Das obere Stockwerk sah noch düsterer und schmutziger aus, als das Erdgeschoss. Der Staub lagerte sich in seiner Lunge ab, so dass Thomas laut husten musste. Plötzlich spürte er Blicke in seinen Rücken, erschrocken schaute er sich um, aber konnte nichts sehen. Nicht einmal das winzige Flackern an der Tür des hintersten Zimmers.

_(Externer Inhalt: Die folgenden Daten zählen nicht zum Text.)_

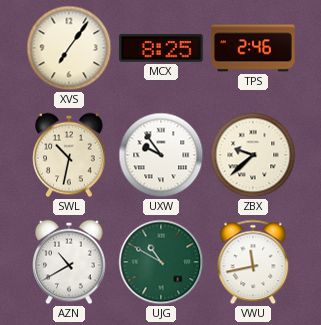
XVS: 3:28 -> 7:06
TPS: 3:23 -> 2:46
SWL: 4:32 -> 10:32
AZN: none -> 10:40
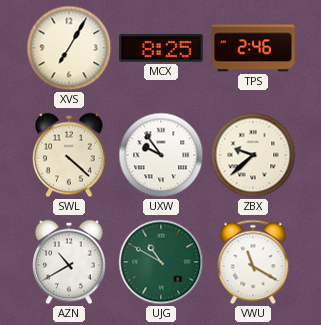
XVS: 7:06 -> 7:05
SWL: 10:32 -> 4:22
VWU: 11:43 -> 11:20
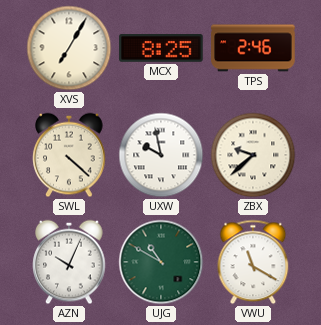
UXW: 9:54 -> 9:58
AZN: 10:40 -> 10:04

Thomas versuchte sich zu erinnern, wo sich das Fenster befand, an dem er rausschauen sollte. Er fand es schnell und spähte erwartungsvoll hinaus, bereit seinen beeindruckten Freunden zu winken. Aber als er das Polizeiauto sah, zog er sich schnell zurück. Von seinen Freunden war keine Spur mehr zu sehen. Wie eine Statur stand er neben dem Fenster, hoffentlich hatten die Polizisten ihn nicht gesehen. Wenn sie seinen Eltern davon erzählten, gäbe es mächtig Ärger. Plötzlich hörte er ein Wispern, ein leises Säuseln. Thomas konnte nicht sagen was es war, konnte es nicht lokalisieren. Irgendetwas... etwas Lebendiges war hier. Schweißperlen bildeten sich auf seiner Stirn. Er wollte umkehren, nur raus hier, die Mutprobe war ihm egal. Er stürmte die Treppe hinunter, so dass das Holz sich gefährlich bog. Unten wandte er sich nach rechts, der falsche Weg. Er fand sich plötzlich im hinteren Teil des Hauses wieder. Gerade als er seinen Irrtum bemerkte, fiel sein Blick auf einen Bretterhaufen. Etwas Weißes blitzte unter dem Holz hervor, aber Thomas konnte nicht genau erkennen was es war. Wie magisch zog es ihn an. Immer mehr weiß kam zum Vorschein. Schlagartig wurde ihm klar, was die Bretter verdeckten, erschrocken hielt er die Luft an. Zwei leere Augenhöhlen starrten ihn an und ein finsteres Grinsen jagte ihm einen Schauer über den Rücken.
Thomas drehte sich um und rannte was das Zeug hielt. Plötzlich brach eine Bodendiele und er schrie erschrocken auf. Sein Fuß war eingebrochen und klemmt zwischen zwei Brettern fest, wie in einem Schraubstock. Verzweifelt zog Thomas an seinem Bein und schrie aus vollem Halse. Die Polizei war ihm egal, Hauptsache weg von hier, weg von der Leiche.
Unerwartet kamen seine Freunde auf ihn zugestürmt. „Thomas was ist denn passiert?“ Als sie seinen eingebrochen Fuß sahen, versuchten sie ihn sofort zu befreien. Mit einem kräftigen Ruck holten sie ihn aus dem Loch und zu zweit brachten sie Thomas aus dem Haus. Keiner der drei Jungen nahm die schattige Gestalt am Ende des Ganges war. Er war kaum wahrzunehmen, ein Wesen aus einer anderen Welt. Trotzdem konnte er die drei Jungs beobachteten, wie sie das Haus verließen. Ein überraschtes Lächeln lag auf seinem gequälten Gesicht. Und er wartete mit neu aufkeimender Hoffnung weiter.